*EXERCISE PROMPT*.
Please list each line in the rows below that contains the string "github".

Start of EXTRACTED ENTRIES

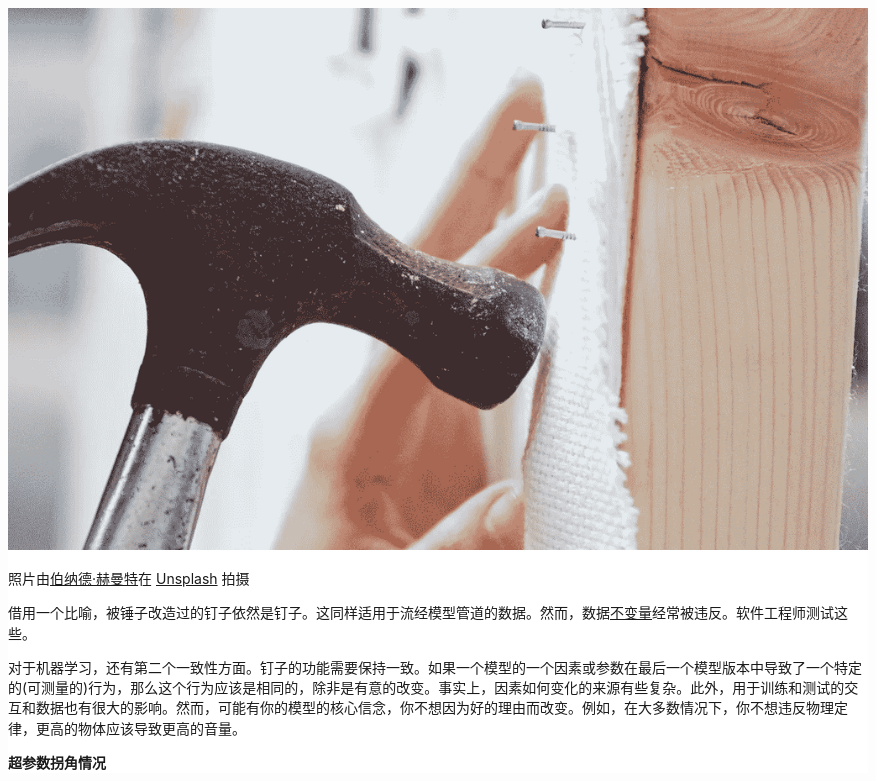 ![](img/f1155f1b03847ac9541bd54367d6e2cc.png)

照片由[伯纳德·赫曼特](https://unsplash.com/@bernardhermant?utm_source=unsplash&utm_medium=referral&utm_content=creditCopyText)在 [Unsplash](https://unsplash.com/@bernardhermant?utm_source=unsplash&utm_medium=referral&utm_content=creditCopyText) 拍摄

借用一个比喻，被锤子改造过的钉子依然是钉子。这同样适用于流经模型管道的数据。然而，数据[不变量](https://en.wikipedia.org/wiki/Invariant-based_programming)经常被违反。软件工程师测试这些。

对于机器学习，还有第二个一致性方面。钉子的功能需要保持一致。如果一个模型的一个因素或参数在最后一个模型版本中导致了一个特定的(可测量的)行为，那么这个行为应该是相同的，除非是有意的改变。事实上，因素如何变化的来源有些复杂。此外，用于训练和测试的交互和数据也有很大的影响。然而，可能有你的模型的核心信念，你不想因为好的理由而改变。例如，在大多数情况下，你不想违反物理定律，更高的物体应该导致更高的音量。

**超参数拐角情况**
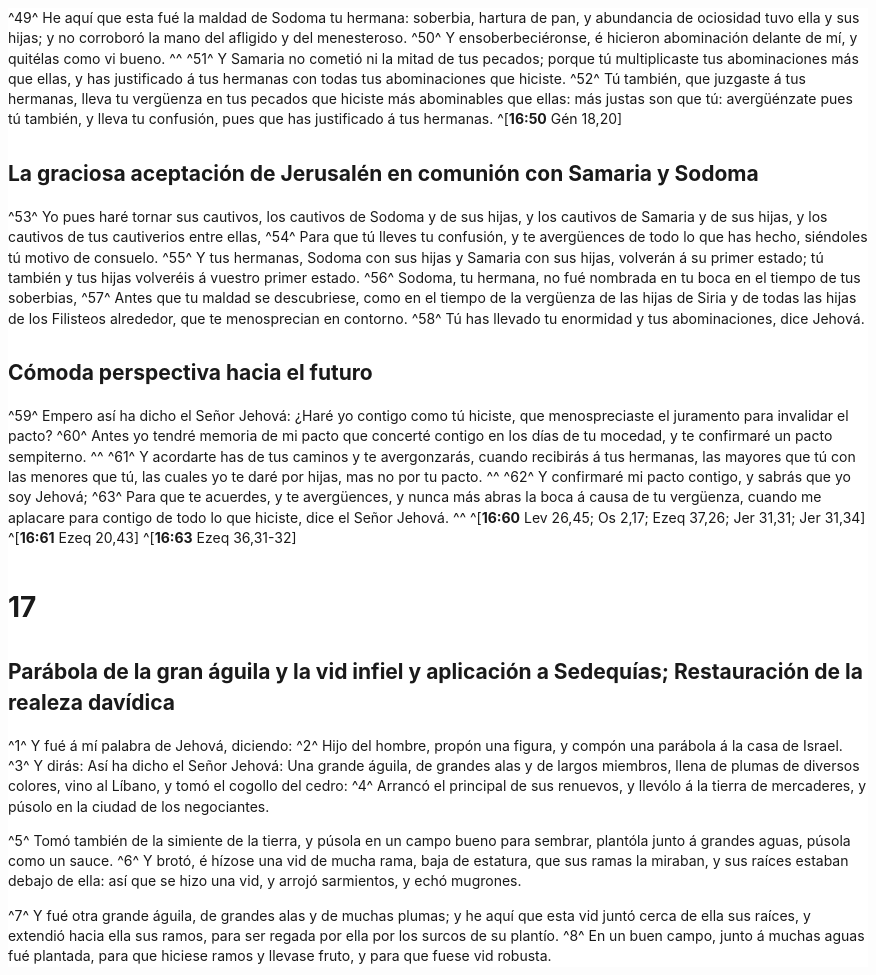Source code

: ^49^ He aquí que esta fué la maldad de Sodoma tu hermana: soberbia, hartura de pan, y abundancia de ociosidad tuvo ella y sus hijas; y no corroboró la mano del afligido y del menesteroso. ^50^ Y ensoberbeciéronse, é hicieron abominación delante de mí, y quitélas como vi bueno. ^^ ^51^ Y Samaria no cometió ni la mitad de tus pecados; porque tú multiplicaste tus abominaciones más que ellas, y has justificado á tus hermanas con todas tus abominaciones que hiciste. ^52^ Tú también, que juzgaste á tus hermanas, lleva tu vergüenza en tus pecados que hiciste más abominables que ellas: más justas son que tú: avergüénzate pues tú también, y lleva tu confusión, pues que has justificado á tus hermanas. 
^[**16:50** Gén 18,20]

## La graciosa aceptación de Jerusalén en comunión con Samaria y Sodoma
^53^ Yo pues haré tornar sus cautivos, los cautivos de Sodoma y de sus hijas, y los cautivos de Samaria y de sus hijas, y los cautivos de tus cautiverios entre ellas, ^54^ Para que tú lleves tu confusión, y te avergüences de todo lo que has hecho, siéndoles tú motivo de consuelo. ^55^ Y tus hermanas, Sodoma con sus hijas y Samaria con sus hijas, volverán á su primer estado; tú también y tus hijas volveréis á vuestro primer estado. ^56^ Sodoma, tu hermana, no fué nombrada en tu boca en el tiempo de tus soberbias, ^57^ Antes que tu maldad se descubriese, como en el tiempo de la vergüenza de las hijas de Siria y de todas las hijas de los Filisteos alrededor, que te menosprecian en contorno. ^58^ Tú has llevado tu enormidad y tus abominaciones, dice Jehová. 

## Cómoda perspectiva hacia el futuro
^59^ Empero así ha dicho el Señor Jehová: ¿Haré yo contigo como tú hiciste, que menospreciaste el juramento para invalidar el pacto? ^60^ Antes yo tendré memoria de mi pacto que concerté contigo en los días de tu mocedad, y te confirmaré un pacto sempiterno. ^^ ^61^ Y acordarte has de tus caminos y te avergonzarás, cuando recibirás á tus hermanas, las mayores que tú con las menores que tú, las cuales yo te daré por hijas, mas no por tu pacto. ^^ ^62^ Y confirmaré mi pacto contigo, y sabrás que yo soy Jehová; ^63^ Para que te acuerdes, y te avergüences, y nunca más abras la boca á causa de tu vergüenza, cuando me aplacare para contigo de todo lo que hiciste, dice el Señor Jehová. ^^ 
^[**16:60** Lev 26,45; Os 2,17; Ezeq 37,26; Jer 31,31; Jer 31,34] ^[**16:61** Ezeq 20,43] ^[**16:63** Ezeq 36,31-32] 

# 17 
## Parábola de la gran águila y la vid infiel y aplicación a Sedequías; Restauración de la realeza davídica
^1^ Y fué á mí palabra de Jehová, diciendo: ^2^ Hijo del hombre, propón una figura, y compón una parábola á la casa de Israel. ^3^ Y dirás: Así ha dicho el Señor Jehová: Una grande águila, de grandes alas y de largos miembros, llena de plumas de diversos colores, vino al Líbano, y tomó el cogollo del cedro: ^4^ Arrancó el principal de sus renuevos, y llevólo á la tierra de mercaderes, y púsolo en la ciudad de los negociantes. 

^5^ Tomó también de la simiente de la tierra, y púsola en un campo bueno para sembrar, plantóla junto á grandes aguas, púsola como un sauce. ^6^ Y brotó, é hízose una vid de mucha rama, baja de estatura, que sus ramas la miraban, y sus raíces estaban debajo de ella: así que se hizo una vid, y arrojó sarmientos, y echó mugrones. 

^7^ Y fué otra grande águila, de grandes alas y de muchas plumas; y he aquí que esta vid juntó cerca de ella sus raíces, y extendió hacia ella sus ramos, para ser regada por ella por los surcos de su plantío. ^8^ En un buen campo, junto á muchas aguas fué plantada, para que hiciese ramos y llevase fruto, y para que fuese vid robusta. 
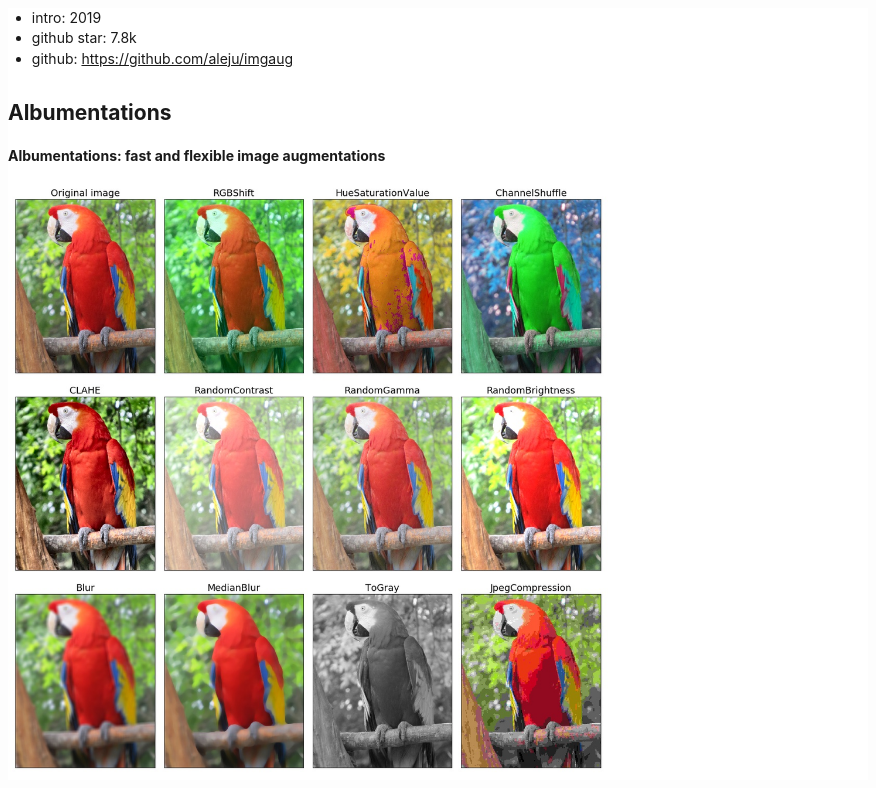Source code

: 
- intro: 2019
- github star: 7.8k
- github: <https://github.com/aleju/imgaug>


## Albumentations
**Albumentations: fast and flexible image augmentations**

<img align="center" src="assets/Albumentations.jpg" width="600">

End of EXTRACTED ENTRIES

*TASK OUTPUT*.
- github star: 7.8k
- github: <https://github.com/aleju/imgaug>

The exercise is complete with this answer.